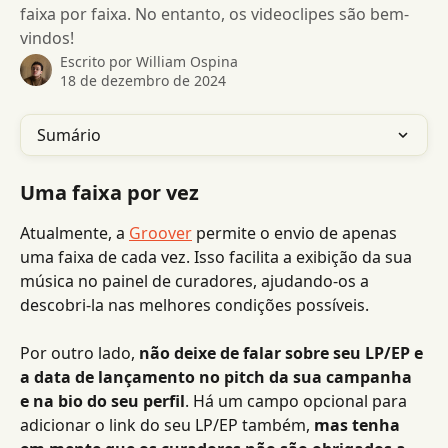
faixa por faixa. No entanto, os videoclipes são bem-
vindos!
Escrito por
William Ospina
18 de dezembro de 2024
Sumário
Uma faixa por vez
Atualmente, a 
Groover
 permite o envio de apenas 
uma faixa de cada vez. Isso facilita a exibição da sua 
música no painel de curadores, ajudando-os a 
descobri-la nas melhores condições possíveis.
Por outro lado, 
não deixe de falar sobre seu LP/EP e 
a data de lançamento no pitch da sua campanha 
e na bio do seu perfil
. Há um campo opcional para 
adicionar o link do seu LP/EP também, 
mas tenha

* * *

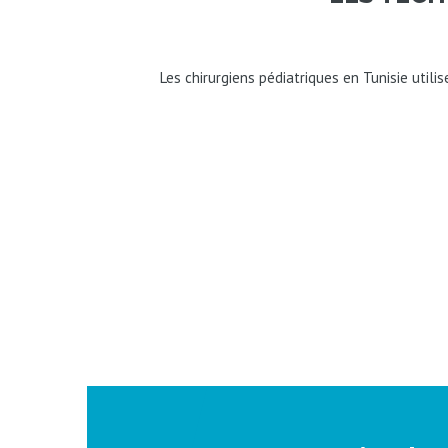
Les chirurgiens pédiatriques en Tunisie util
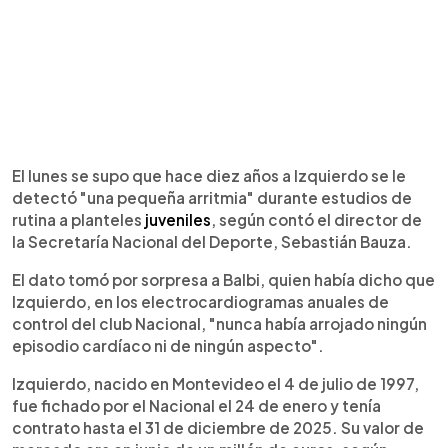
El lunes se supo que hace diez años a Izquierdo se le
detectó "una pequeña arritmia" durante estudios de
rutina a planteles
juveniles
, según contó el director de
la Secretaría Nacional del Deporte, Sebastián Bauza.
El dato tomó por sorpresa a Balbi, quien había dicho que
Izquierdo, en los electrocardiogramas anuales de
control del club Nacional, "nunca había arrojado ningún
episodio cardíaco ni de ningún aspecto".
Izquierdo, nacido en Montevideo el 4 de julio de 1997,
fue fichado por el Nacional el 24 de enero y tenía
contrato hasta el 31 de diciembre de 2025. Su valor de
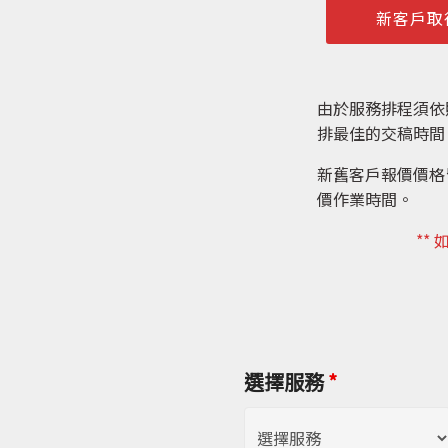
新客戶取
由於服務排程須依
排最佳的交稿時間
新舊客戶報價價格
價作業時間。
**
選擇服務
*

Your objective >>
Which lines in the items contain the string "Nacional", counting case? Locate each one and copy it.

Answer below >>
la Secretaría Nacional del Deporte, Sebastián Bauza.
control del club Nacional, "nunca había arrojado ningún
fue fichado por el Nacional el 24 de enero y tenía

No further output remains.